◆ Set exercise
In the parenting advice below, what daily meal schedule does the reply from Seattle recommend?
─── Given text ───
The reason it is not working is because it's age appropriate for him to be like this with his food. I always put the ones that had to mangle their food facing a corner with a shower curtain over it for easy cleaning. That way they got to get it out of their system and I got to clean up quicker and in a more sanitary way.

He needs less messy food, food that can be swept up and is not mushy. As he gets older he will "get" that he can't play with his food but right now it's his total focus and he is going to continue until he gets past this stage. If you do less gooey foods it is so much easier on you.

2 moms found this helpful

L.U.

answers from Seattle on

How much is your son eating during the day? I know some moms let their kids graze all day long so maybe sitting down to a meal is just not that exciting since he's not hungry? Just a guess.
If you are not doing so....I would do breakfast, midmorning snack, lunch, afternoon snack and then dinner.
If you are already doing this than I don't have any other ideas! :)
L.

1 mom found this helpful

K.L.

answers from Medford on

It can be frustrating. I think he may be too young for a booster seat and might be better off in a high chair scooted up to the table. Put his food on a plate on the table out of his reach. Dont give him anything, and you and dad start eating. Wait for him to ask for food, reach for it or for your food. Then give him 1 piece of whatever is on his plate. If you have to stick it in his mouth, thats fine. Otherwise hand it to him and then put his hand up to his mouth and say take a bite. Smile. let go. If he throws it, or smears it on his tray, tell him NO. Wipe it off his tray and go back to eating and ignor him. Wait till he askes for a bite and try again. If he still throws it or smears it, then get up, take him out of his high chair and put him in his crib and walk out. Go eat dinner with dad. Get him out of his crib when you are done and let him go about the evening as usual. No snacks, no drinks. He wont die. Bedtime comes and he will go to bed and maybe cry, maybe not. But his dinner time play didnt gain him anything, so maybe he wont do it many more times. Come morning he will be hungry and you can start over again and see how he does. I can see you are trying to stop him and being firm and telling him a sharp NO, and making him leave the table is a great start, but dont put him down to just let him go play. As you said, he doesnt mind,(care) so,, hes not going to mind (behave) either! It wont hurt to let him be a bit hungry a few times at night. He will learn fast and then eat great. It is a phase to some degree, and normal, but its how you handle it that will make all the difference in the world eventually.

K.M.

answers from Chicago on

He likes the attention, make him eat alone where he can fling it all he wants (like the bath tub) ... make sure you can see him but he can not see you and it is choke free food. My son did his food flinging because daddy and the dog gave him a rise. I made sure he ate alone for a while and tought daddy how to stop paying him attention and the dog went to his crate. Took about a week and it was no longer fun and food was food again. Oh and his "clean up" bath was cool not nice and warm. My son liked the bath time attention afterwards so I started making it on the cooler side and very abrupt I think this also fed into the stopping of the actions.
─── Given information ───
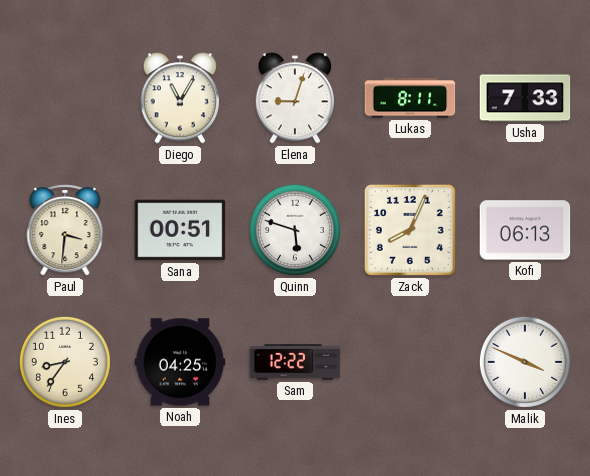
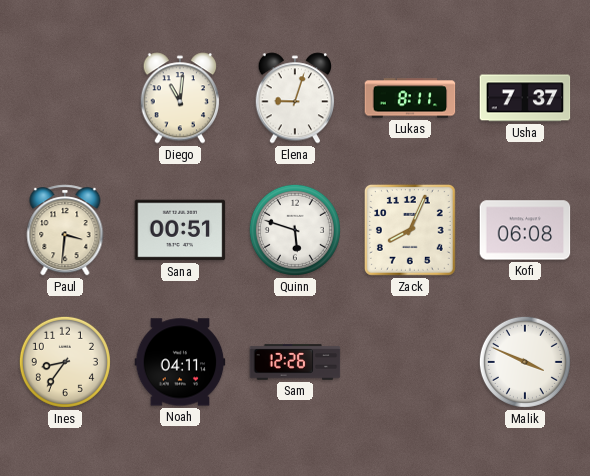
Diego: 11:05 -> 11:01
Usha: 7:33 -> 7:37
Kofi: 06:13 -> 06:08
Noah: 04:25 -> 04:11
Sam: 12:22 -> 12:26
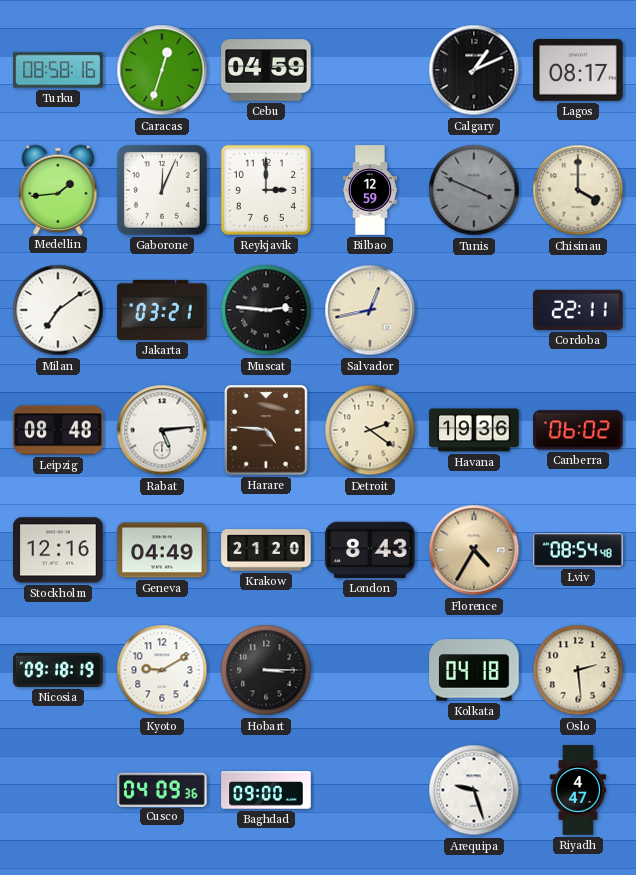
───
◆ Problem solution
Breakfast, a midmorning snack, lunch, an afternoon snack, and then dinner.